Integrin activation occurs from the inside out: events in the cytoplasm change the behavior of the integrins’ extracellular domains (2). A key event is the binding of a protein called talin to the integrin-β subunit's cytoplasmic tail. According to different structural, genetic, and cell biological studies, talin binding may or may not be sufficient to activate the adhesion receptors—recent reports suggest that a family of proteins called kindlins may be required, too (3). It's also unclear whether activation involves a change in integrin conformation, or whether receptor clustering increases affinity for the extracellular matrix. On top of that, the role of force in integrin activation has remained elusive, with some suggestions that tension may be required to pull integrins into an active conformation (4).
“This is the first step toward the synthetic recreation of integrin-based focal adhesions.”
Ye et al. directly tested the contribution of talin to integrin activation by reconstituting the process in vitro with purified integrins inserted into phospholipid liposomes. Addition of the head domain of talin—the key component for integrin activation—was sufficient to induce the integrins to bind their ligand in greater amounts. Whereas kindlins may be involved in integrin activation in cells, it seems talin doesn't need their help in vitro. However, the integrins must be membrane embedded, and mutating a phospholipid-binding site in talin reduced its ability to activate integrins in vitro. The group proposes that the membrane helps orient the talin and its bound integrin-β subunit to effect activation (5).
But what happens to integrins when they're activated by talin in vitro? Do they undergo a conformational change or do they cluster together? They didn't seem to be clustering on the liposome surface, but to answer the question definitively, Ye and colleagues immobilized single integrins in lipid nanodiscs—10–13-nm phospholipid bilayers stabilized by a membrane scaffold protein. Again, the talin head was sufficient to increase ligand binding, even though electron microscopy (EM) revealed that individual integrins remained isolated in separate nanodiscs.
Thus, talin increases the affinity of single, unclustered integrins.

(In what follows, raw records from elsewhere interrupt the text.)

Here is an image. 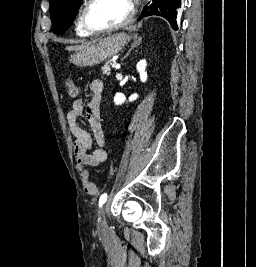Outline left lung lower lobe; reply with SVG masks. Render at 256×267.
<instances>
[{
    "label": "left lung lower lobe",
    "mask_w": 256,
    "mask_h": 267,
    "mask_svg": "<svg viewBox=\"0 0 256 267\" xmlns=\"http://www.w3.org/2000/svg\"><path fill=\"white\" fill-rule=\"evenodd\" d=\"M180 0H173V22L171 23V26L174 30H177L178 27H177V23H176V17H177V8L180 7Z\"/></svg>",
    "instance_id": "obj_1"
}]
</instances>
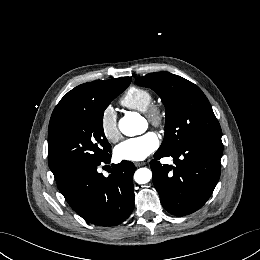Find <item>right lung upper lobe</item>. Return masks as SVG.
<instances>
[{"mask_svg": "<svg viewBox=\"0 0 260 260\" xmlns=\"http://www.w3.org/2000/svg\"><path fill=\"white\" fill-rule=\"evenodd\" d=\"M131 82L130 77H122L113 80L105 81H93L82 85H79L69 91L55 107L50 123H49V137H48V161L49 167L52 170L54 177L57 180L61 178L56 172V168L52 159V149L50 144V138L52 132L61 126L64 122L71 119L81 108L87 103V101L94 96L97 92L108 88H127Z\"/></svg>", "mask_w": 260, "mask_h": 260, "instance_id": "obj_1", "label": "right lung upper lobe"}]
</instances>
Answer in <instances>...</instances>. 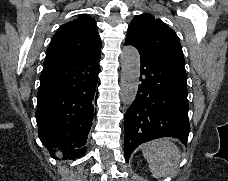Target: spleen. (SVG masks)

It seems to do this by inducing a conformational change in integrin, so that its extracellular domain extends away from the membrane surface instead of forming a compact, bent shape. The team's EM analysis of nanodisc-embedded integrins shows that talin shifts the adhesion receptor to a more extended conformation even in the absence of ligand or pulling forces. “This is the first direct proof that talin binding alone activates a single integrin and shifts its equilibrium toward the extended form,” says Ginsberg.
The establishment of an in vitro system that recreates integrin activation with purified proteins should help solve many more questions about the process. How is talin regulated? Do changes in membrane lipid composition affect activation? And what exactly do kindlins do? “Genetics tells us that they're doing something,” explains Ginsberg. “Are they working directly to activate integrins, or do they have a more indirect effect? With this system, we can add back proteins and figure out who is doing what to whom.”
The ultimate goal is larger still. “I think this is the first step toward the synthetic recreation of integrin-based focal adhesions,” Ginsberg says. “That's something that a lot of people will be trying to do in the next five years.”